The film was directed by Lexi Alexander (best known for Green Street Hooligans) and starred Ray Stevenson in the lead role. It was released to generally poor reviews and as an odd, fringe Marvel project. While Punisher: War Zone was distributed by Lionsgate, it was produced in part by the little known Marvel Knights studio, a branch of Marvel Studios meant for darker projects. The studio only produced this film and one other (Ghost Rider: Spirit Of Vengeance), but we can nevertheless consider Punisher: War Zone to have been a more genuine Marvel film than many might assume. This is to say it wasn’t merely produced by a separate studio that owned the character rights, but rather held at arm’s length by Marvel Studios.

That was because, as mentioned, Punisher: War Zone represented a darker side of Marvel cinema, with bloodier action and a hero who’s notoriously questionable from a moral standpoint. In the film, Stevenson’s Punisher is on a relentless quest for personal vengeance (as opposed to criminal justice), hunting down an entire criminal network responsible for the deaths of his family. Of course, he ends up facing off with a particular nemesis (Dominic West’s Jigsaw, one of the brighter spots in the film), but for the most part this film feels like a vigilante rampage.

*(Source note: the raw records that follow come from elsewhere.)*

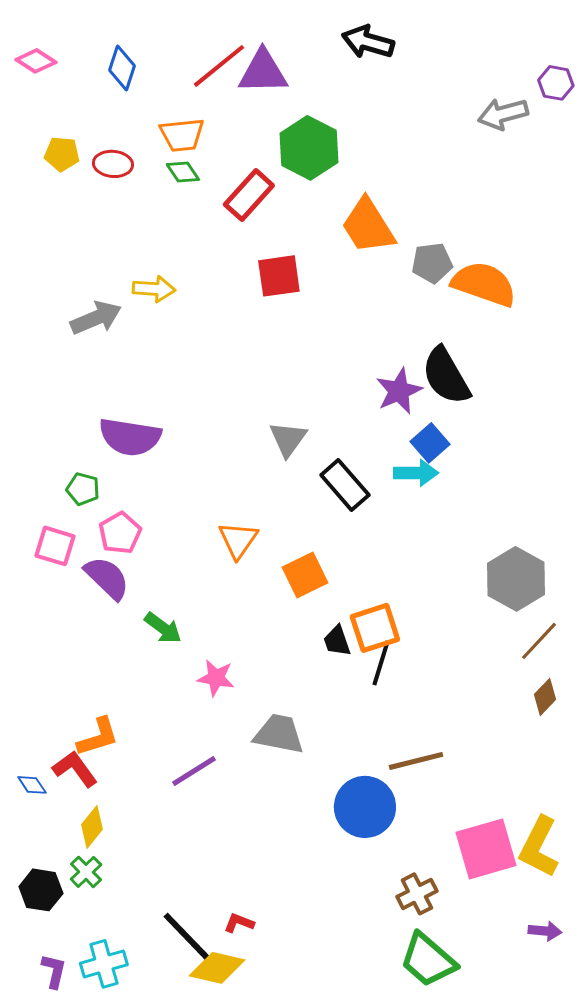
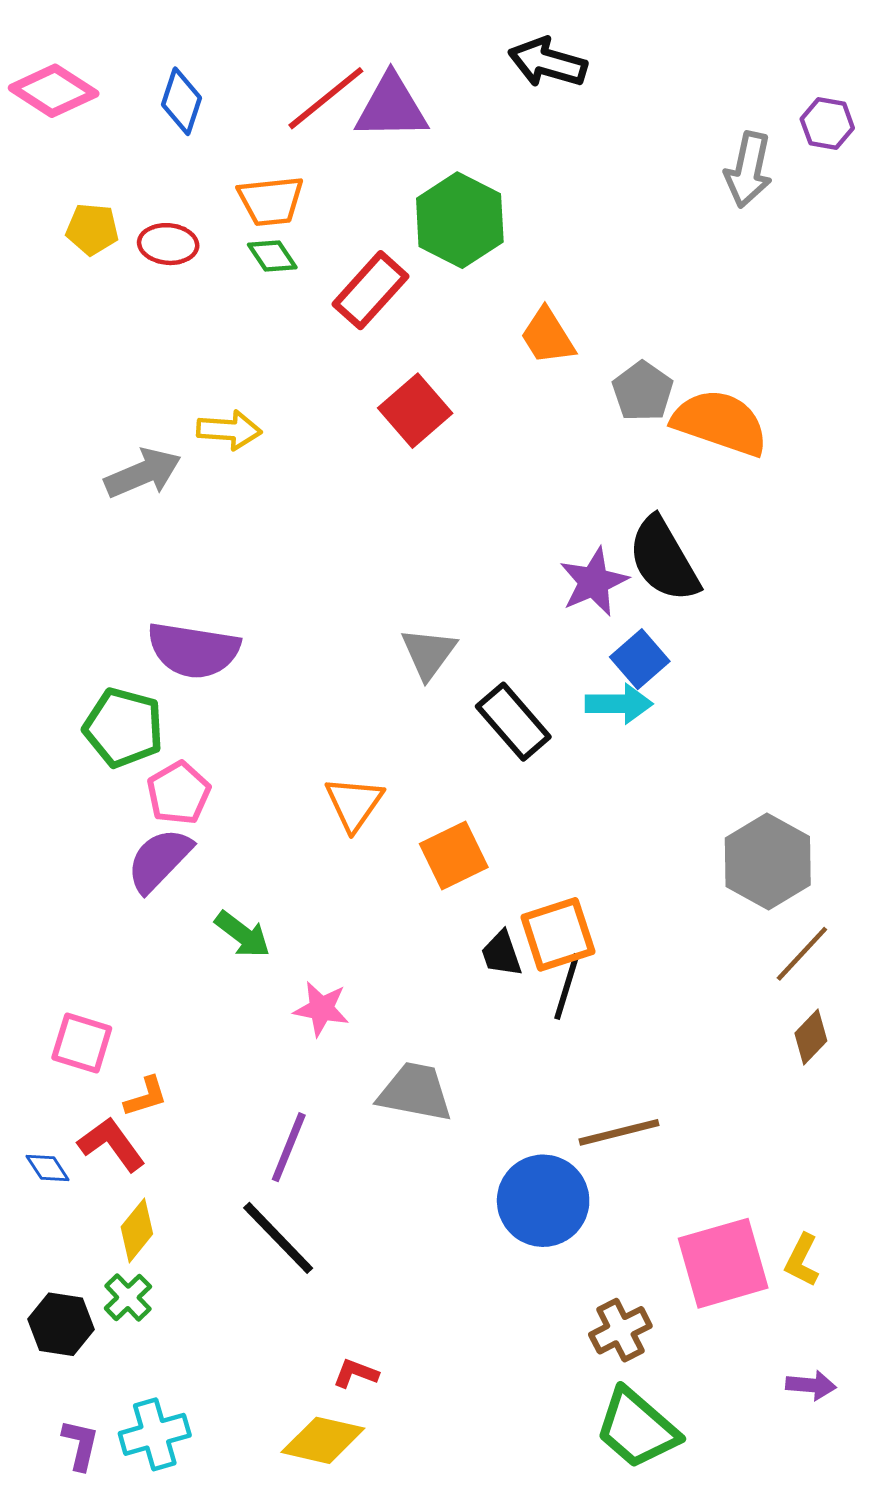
pink diamond: (36, 61) -> (54, 91), size x1.4
gray arrow: (503, 114) -> (748, 170), turned -63
orange trapezoid: (368, 226) -> (548, 336), size x0.7
gray pentagon: (432, 263) -> (643, 391), turned -30
red square: (279, 276) -> (415, 411), turned -33
green pentagon: (83, 489) -> (123, 728), size x1.6
pink square: (55, 546) -> (82, 1043), moved
purple semicircle: (107, 578) -> (159, 860), turned -90
orange L-shape: (98, 737) -> (146, 1097), size x0.7
purple line: (194, 771) -> (289, 1147), turned -36
yellow L-shape: (539, 847) -> (802, 1260), size x0.6
black line: (187, 937) -> (278, 1238), moved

As for any sort of legacy, Punisher: War Zone actually has a decent footprint where some other Marvel films have failed to make much of an impression. Specifically, the video games created to accompany the film have stood the test of time to the point that they’re still available and entertaining. The most direct adaptation came in the form of a Playtech-designed online slot machine described as a chance to fight injustice with one of Marvel’s finest additions. It’s one of a number of similar casino games made in the image of Marvel films and characters, but it’s interesting to see it still available online eight years after the relatively quiet film release. Perhaps more popular is the Zen Studios game The Punisher: No Mercy, a first-person shooter released for Playstation 3 in 2009. It’s since been removed from the PlayStation Network, but you can still find used copies. The game received mediocre reviews, but it wasn’t bad for those who like FPS gaming.

As for the film itself, it’s really not discussed very often in terms of legacy. However, there was a fascinating editorial written late in 2015 suggesting Punisher: War Zone is worthy of cult status, and citing bits and pieces of an interview featuring the director and Patton Oswalt. The argument was that the film stands alone as its own branch of Marvel cinema, admirably embracing a raw intensity that may simply have been shocking to a lot of fans and critics expecting just another superhero film.

That outlook bodes well for the introduction of The Punisher to the Daredevil series on Netflix, given that the Marvel/Netflix alliance has been widely praised for producing darker content. What legacy there is for Punisher: War Zone suggests that while the film wasn’t terrific, its content and signature character are interesting: the character has lingered in gaming, and the film is still inspiring discussion. At any rate, it’s worth re-watching before the character is rebooted on Netflix. It’ll be interesting to see if Bernthal’s take will be embraced given that this time we expect something dark and twisted.